President Obama and First Lady Michelle Obama with Justice Sonia Sotomayor prior to a reception for the new Supreme Court Justice at the White House, on Aug. 12, 2009.
AP: President Barack Obama is moving at an historic pace to try to diversify the nation’s federal judiciary: Nearly three of every four people he has gotten confirmed to the federal bench are women or minorities. He is the first president who hasn’t selected a majority of white males for lifetime judgeships.
More than 70 percent of Obama’s confirmed judicial nominees during his first two years were “non-traditional,” or nominees who were not white males. That far exceeds the percentages in the two-term administrations of Bill Clinton (48.1 percent) and George W. Bush (32.9 percent), according to Sheldon Goldman, author of the authoritative book “Picking Federal Judges”.
“It is an absolutely remarkable diversity achievement,” said Goldman, a political science professor at the University of Massachusetts at Amherst…
…. The president won Senate confirmation of the first Latina to the Supreme Court, Justice Sonia Sotomayor. With the confirmation of Justice Elena Kagan, he has put three women on the high court for the first time. The Obama administration also nominated and won confirmation of the first openly gay man to a federal judgeship: former Clinton administration official J. Paul Oetken, to an opening in New York City.

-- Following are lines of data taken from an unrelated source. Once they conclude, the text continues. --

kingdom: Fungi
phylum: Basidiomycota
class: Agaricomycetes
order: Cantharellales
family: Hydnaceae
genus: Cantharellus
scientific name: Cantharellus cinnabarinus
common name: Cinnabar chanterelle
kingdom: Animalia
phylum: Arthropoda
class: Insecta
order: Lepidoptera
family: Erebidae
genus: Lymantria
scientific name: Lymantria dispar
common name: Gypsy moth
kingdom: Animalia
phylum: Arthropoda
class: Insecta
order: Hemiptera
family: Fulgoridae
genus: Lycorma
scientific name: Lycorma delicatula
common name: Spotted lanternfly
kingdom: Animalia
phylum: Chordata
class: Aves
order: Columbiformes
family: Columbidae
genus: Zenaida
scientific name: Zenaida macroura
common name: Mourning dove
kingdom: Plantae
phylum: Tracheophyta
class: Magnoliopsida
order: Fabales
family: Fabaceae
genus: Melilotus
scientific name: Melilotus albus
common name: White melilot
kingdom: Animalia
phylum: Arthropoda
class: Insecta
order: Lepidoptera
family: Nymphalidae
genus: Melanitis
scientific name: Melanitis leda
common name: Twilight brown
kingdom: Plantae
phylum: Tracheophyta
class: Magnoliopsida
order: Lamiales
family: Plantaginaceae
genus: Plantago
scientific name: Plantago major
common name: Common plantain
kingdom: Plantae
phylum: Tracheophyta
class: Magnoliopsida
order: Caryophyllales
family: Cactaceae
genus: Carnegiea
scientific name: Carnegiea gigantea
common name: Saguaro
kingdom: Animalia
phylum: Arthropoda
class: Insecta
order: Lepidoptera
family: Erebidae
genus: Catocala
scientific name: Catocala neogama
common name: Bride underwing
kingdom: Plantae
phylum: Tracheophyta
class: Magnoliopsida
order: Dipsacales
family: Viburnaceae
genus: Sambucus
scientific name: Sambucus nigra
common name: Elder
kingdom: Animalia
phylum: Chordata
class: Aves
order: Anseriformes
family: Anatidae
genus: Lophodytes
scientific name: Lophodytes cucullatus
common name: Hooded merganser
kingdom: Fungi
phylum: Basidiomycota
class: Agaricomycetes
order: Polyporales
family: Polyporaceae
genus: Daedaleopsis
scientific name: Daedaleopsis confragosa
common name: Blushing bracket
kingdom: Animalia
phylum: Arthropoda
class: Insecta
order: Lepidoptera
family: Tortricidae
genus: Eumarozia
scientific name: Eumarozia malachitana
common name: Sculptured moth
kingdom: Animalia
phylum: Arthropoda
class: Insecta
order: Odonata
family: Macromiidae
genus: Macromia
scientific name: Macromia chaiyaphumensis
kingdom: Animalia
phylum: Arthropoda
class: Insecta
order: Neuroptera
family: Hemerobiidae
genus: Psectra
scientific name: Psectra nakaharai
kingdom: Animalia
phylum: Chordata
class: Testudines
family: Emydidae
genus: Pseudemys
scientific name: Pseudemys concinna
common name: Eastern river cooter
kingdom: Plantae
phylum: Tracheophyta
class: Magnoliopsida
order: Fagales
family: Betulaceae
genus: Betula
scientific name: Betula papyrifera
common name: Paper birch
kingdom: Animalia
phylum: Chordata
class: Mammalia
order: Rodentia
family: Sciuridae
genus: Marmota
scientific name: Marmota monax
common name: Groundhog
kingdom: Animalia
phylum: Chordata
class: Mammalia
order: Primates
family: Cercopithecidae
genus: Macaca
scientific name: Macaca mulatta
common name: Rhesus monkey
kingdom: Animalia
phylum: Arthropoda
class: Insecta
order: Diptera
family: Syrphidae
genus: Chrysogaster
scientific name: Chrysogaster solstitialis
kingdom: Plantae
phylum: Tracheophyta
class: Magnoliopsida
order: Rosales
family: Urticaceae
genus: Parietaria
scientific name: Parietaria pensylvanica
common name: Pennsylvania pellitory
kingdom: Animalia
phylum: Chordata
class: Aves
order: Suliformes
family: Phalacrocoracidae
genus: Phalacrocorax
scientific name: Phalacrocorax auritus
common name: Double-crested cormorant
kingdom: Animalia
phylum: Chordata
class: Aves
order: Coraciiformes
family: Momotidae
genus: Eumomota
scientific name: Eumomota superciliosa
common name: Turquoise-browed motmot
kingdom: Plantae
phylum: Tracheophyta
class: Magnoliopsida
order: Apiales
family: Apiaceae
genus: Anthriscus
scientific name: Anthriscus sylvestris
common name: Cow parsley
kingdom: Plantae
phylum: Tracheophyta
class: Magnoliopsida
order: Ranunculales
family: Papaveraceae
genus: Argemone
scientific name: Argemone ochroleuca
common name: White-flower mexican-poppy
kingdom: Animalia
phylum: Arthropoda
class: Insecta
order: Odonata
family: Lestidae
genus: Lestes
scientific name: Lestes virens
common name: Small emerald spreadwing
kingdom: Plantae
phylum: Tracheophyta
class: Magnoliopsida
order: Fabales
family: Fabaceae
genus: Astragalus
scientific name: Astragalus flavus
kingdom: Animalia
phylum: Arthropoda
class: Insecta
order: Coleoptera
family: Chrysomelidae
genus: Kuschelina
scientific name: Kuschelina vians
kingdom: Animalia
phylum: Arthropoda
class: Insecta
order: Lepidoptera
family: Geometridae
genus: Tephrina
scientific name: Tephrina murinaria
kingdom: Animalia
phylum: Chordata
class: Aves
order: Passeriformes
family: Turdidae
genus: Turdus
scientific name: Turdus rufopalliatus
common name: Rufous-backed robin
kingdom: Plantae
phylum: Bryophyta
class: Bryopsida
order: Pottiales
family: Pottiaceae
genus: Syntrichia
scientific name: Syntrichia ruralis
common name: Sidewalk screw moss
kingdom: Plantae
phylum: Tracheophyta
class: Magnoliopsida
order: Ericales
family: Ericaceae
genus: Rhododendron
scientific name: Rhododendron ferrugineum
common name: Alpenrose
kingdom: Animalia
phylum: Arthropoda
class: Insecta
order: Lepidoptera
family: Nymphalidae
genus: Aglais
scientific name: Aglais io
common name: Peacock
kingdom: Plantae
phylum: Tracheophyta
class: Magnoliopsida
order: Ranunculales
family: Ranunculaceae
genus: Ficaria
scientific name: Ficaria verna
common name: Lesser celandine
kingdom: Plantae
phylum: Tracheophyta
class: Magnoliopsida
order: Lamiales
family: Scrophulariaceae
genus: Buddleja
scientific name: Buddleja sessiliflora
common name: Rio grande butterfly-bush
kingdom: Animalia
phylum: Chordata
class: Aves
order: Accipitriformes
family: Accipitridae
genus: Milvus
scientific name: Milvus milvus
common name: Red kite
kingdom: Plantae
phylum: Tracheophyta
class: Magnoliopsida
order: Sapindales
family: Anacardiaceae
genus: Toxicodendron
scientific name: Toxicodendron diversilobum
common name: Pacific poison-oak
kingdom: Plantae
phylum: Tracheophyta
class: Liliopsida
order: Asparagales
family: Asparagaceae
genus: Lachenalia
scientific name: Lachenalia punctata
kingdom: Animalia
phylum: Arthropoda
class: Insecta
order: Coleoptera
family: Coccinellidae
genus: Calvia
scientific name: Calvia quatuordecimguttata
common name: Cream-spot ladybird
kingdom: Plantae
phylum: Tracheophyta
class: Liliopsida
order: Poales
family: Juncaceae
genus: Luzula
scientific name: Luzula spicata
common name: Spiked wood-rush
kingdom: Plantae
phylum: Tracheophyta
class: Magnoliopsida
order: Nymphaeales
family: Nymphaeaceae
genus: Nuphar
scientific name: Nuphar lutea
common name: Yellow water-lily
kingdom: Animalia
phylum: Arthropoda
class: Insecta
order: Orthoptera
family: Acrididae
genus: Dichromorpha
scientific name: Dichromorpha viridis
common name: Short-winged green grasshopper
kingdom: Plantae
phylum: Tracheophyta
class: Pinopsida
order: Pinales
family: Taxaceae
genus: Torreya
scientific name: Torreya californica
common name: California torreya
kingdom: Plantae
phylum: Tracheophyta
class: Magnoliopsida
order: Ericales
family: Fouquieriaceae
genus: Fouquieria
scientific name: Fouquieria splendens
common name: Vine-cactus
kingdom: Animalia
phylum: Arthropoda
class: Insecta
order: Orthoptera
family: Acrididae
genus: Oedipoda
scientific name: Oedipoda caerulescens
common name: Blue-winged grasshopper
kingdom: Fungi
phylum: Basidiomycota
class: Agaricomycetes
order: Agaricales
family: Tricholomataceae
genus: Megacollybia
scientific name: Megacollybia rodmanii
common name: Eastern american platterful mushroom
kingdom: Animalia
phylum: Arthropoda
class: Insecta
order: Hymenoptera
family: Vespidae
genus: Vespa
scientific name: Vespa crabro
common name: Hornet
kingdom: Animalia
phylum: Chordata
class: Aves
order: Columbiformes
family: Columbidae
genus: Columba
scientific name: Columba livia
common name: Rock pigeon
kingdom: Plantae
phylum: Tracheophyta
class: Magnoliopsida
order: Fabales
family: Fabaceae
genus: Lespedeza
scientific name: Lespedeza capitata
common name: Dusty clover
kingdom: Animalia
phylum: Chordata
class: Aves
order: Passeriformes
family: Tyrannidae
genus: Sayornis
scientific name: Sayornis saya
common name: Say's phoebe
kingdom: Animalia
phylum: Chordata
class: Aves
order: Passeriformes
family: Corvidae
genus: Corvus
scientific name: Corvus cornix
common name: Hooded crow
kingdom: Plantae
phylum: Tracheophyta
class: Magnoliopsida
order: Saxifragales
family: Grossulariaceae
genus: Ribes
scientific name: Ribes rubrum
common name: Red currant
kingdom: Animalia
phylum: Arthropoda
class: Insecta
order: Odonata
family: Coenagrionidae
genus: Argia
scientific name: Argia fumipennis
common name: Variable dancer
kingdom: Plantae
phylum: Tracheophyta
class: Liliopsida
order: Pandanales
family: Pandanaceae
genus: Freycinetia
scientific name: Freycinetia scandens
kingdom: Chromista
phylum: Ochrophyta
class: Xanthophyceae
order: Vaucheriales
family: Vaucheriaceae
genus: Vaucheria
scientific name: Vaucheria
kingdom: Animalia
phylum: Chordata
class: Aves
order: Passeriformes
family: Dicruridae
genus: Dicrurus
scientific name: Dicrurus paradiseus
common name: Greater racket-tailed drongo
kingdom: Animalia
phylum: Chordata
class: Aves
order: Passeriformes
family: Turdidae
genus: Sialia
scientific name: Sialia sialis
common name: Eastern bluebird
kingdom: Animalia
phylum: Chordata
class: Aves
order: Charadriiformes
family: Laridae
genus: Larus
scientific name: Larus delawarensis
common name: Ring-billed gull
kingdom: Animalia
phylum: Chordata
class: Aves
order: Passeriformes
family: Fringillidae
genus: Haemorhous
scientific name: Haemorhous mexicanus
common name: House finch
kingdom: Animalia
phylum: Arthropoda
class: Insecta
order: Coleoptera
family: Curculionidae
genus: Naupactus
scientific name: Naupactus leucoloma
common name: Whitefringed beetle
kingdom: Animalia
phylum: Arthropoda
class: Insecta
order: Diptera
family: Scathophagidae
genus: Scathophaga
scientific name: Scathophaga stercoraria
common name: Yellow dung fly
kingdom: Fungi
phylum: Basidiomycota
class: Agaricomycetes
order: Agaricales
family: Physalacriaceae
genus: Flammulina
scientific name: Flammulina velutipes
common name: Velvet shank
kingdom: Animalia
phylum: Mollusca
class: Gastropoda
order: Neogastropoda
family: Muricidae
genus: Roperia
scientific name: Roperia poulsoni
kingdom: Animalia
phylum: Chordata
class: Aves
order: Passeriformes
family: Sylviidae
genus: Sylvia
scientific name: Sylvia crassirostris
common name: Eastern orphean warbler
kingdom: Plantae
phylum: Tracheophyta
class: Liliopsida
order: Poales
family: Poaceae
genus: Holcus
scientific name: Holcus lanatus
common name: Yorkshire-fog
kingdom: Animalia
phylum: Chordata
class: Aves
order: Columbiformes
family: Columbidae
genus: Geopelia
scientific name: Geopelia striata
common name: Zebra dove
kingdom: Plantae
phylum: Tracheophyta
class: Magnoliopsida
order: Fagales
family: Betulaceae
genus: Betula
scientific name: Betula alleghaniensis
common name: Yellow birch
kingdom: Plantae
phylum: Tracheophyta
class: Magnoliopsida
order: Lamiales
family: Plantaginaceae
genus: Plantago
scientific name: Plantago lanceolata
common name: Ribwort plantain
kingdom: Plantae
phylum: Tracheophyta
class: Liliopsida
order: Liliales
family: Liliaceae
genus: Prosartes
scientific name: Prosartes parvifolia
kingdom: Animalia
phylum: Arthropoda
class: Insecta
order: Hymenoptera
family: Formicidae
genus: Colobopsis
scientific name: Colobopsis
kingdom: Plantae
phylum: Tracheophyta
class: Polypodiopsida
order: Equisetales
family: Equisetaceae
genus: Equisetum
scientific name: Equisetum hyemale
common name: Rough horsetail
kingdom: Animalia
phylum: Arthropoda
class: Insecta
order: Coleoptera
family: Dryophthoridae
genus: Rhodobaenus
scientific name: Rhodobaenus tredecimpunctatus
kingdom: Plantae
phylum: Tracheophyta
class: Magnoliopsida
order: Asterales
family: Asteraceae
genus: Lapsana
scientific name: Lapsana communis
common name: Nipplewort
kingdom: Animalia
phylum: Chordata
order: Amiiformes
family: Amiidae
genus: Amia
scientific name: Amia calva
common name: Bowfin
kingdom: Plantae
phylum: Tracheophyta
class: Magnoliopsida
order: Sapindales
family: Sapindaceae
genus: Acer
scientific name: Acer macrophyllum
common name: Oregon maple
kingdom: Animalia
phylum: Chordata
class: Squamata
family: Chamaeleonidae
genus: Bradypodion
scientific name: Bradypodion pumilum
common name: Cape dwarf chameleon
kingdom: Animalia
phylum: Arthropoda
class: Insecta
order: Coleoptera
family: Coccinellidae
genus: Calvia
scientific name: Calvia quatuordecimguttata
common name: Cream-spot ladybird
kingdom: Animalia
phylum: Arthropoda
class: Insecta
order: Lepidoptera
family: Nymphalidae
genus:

… Of the 98 Obama nominees confirmed to date, the administration says 21 percent are African-American, 11 percent are Hispanic, 7 percent are Asian-American and almost half – 47 percent – are women…
… “The more diverse the courts, the more confidence people have in our judicial system,” said Nan Aron of the liberal Alliance for Justice. “Having a diverse judiciary also enriches the decision-making process.”